In "Knots and Primes: An Introduction to Arithmetic Topology", the author uses the following proposition
Let $h: Y \to X$ be a covering. For any path $\gamma : [0,1] \to X$ and any $y \in h^{-1}(x) (x = \gamma(0))$, there exists a unique lift $\hat{\gamma} : [0,1] \to Y$ of $\gamma$ with $\hat{\gamma}(0) = y$. Furthermore, for any homotopy $\gamma_t (t \in [0,1])$ of $\gamma$ with $\gamma_t = \gamma(0)$ and $\gamma_t(1) = \gamma(1)$, there exists a unique lift of $\hat{\gamma_t}$ such that $\hat{\gamma_t}$ is the homotopy of $\hat{\gamma}$ with $\hat{\gamma_t}(0) = \hat{\gamma}(0)$ and $\hat{\gamma_t}(1) = \hat{\gamma}(1)$.
The author then follows with; "In the following, we assume that any covering space is connected. By the preceding proposition, the cardinality of the fiber $h^{-1}(x)$ is independent of $x \in X$."

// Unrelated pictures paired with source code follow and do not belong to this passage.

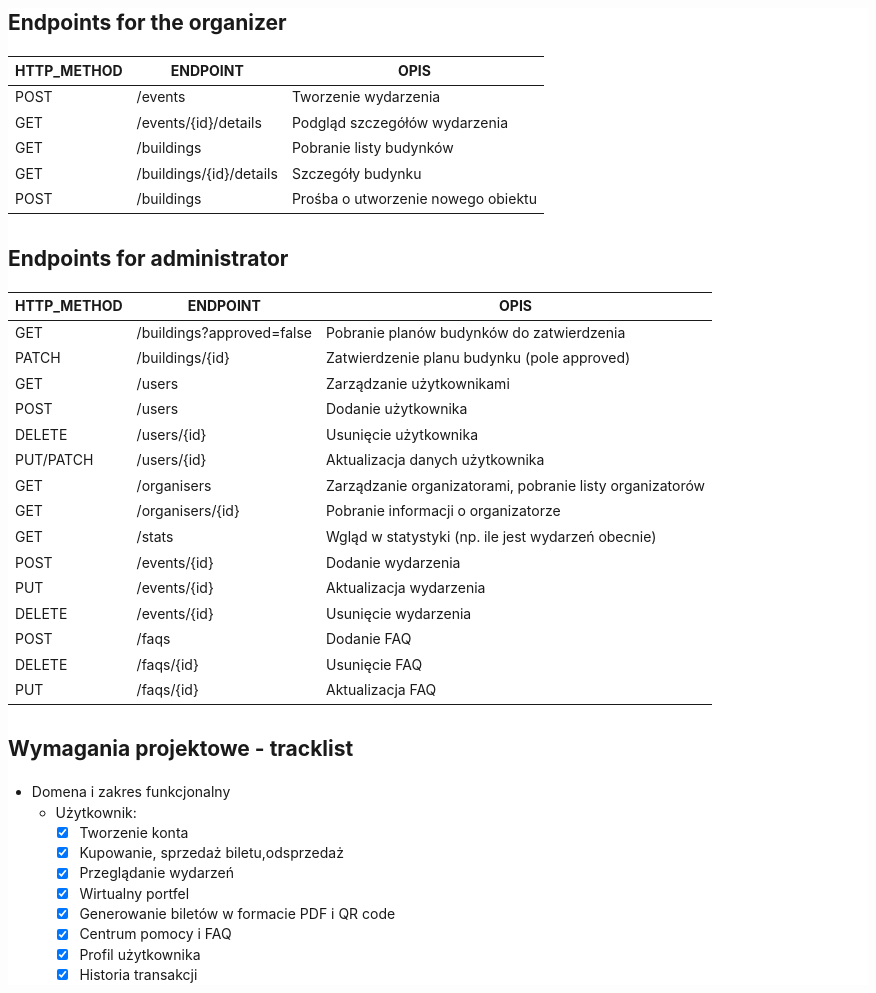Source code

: ## Endpoints for the organizer

| HTTP_METHOD | ENDPOINT                    | OPIS                                             |
|------------|-----------------------------|-------------------------------------------------|
| POST       | /events                      | Tworzenie wydarzenia                            |
| GET        | /events/{id}/details        | Podgląd szczegółów wydarzenia                  |
| GET        | /buildings                   | Pobranie listy budynków                         |
| GET        | /buildings/{id}/details      | Szczegóły budynku                               |
| POST       | /buildings                   | Prośba o utworzenie nowego obiektu             |

## Endpoints for administrator

| HTTP_METHOD | ENDPOINT                     | OPIS                                               |
|------------|------------------------------|---------------------------------------------------|
| GET        | /buildings?approved=false    | Pobranie planów budynków do zatwierdzenia        |
| PATCH      | /buildings/{id}              | Zatwierdzenie planu budynku (pole approved)      |
| GET        | /users                       | Zarządzanie użytkownikami                        |
| POST       | /users                        | Dodanie użytkownika                              |
| DELETE     | /users/{id}                   | Usunięcie użytkownika                            |
| PUT/PATCH  | /users/{id}                   | Aktualizacja danych użytkownika                  |
| GET        | /organisers                   | Zarządzanie organizatorami, pobranie listy organizatorów                       |
| GET        | /organisers/{id}                   | Pobranie informacji o organizatorze                       |
| GET        | /stats                        | Wgląd w statystyki (np. ile jest wydarzeń obecnie)                               |
| POST       | /events/{id}                   | Dodanie wydarzenia                              |
| PUT        | /events/{id}                   | Aktualizacja wydarzenia                         |
| DELETE     | /events/{id}                   | Usunięcie wydarzenia                            |
| POST       | /faqs                         | Dodanie FAQ                                     |
| DELETE     | /faqs/{id}                     | Usunięcie FAQ                                   |
| PUT        | /faqs/{id}                     | Aktualizacja FAQ                               |

## Wymagania projektowe - tracklist

- Domena i zakres funkcjonalny
  - Użytkownik:
    - [x] Tworzenie konta
    - [x] Kupowanie, sprzedaż biletu,odsprzedaż
    - [x] Przeglądanie wydarzeń
    - [x] Wirtualny portfel
    - [x] Generowanie biletów w formacie PDF i QR code
    - [x] Centrum pomocy i FAQ
    - [x] Profil użytkownika
    - [x] Historia transakcji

I am not sure why this results is true. This is my attempt at explaining it to myself. Take two different $x_1, x_2$ and their fibers $h^{-1}(x_1), h^{-1}(x_2)$ such that $y_1 \in h^{-1}(x_1)$ and $y_2 \in h^{-1}(x_2)$. Take two paths $\gamma_1, \gamma_2$ such that $\gamma_1(0) = x_1$ and $\gamma_2(0) = x_2$. Then we get two lifts $\hat{\gamma_1}, \hat{\gamma_2}$ with $\hat{\gamma_1}(0) = y_1$ and $\hat{\gamma_2}(0) = y_2$. Now, since our covering space is connected we can continuously deform $\hat{\gamma_1}$ into $\hat{\gamma_2}$ and conclude that every elements in $h^{-1}(x_1)$ is also in $h^{-1}(x_2)$ and vice versa. I feel that this is wrong but cannot figure out the right way to see this. Any help would be appreciated.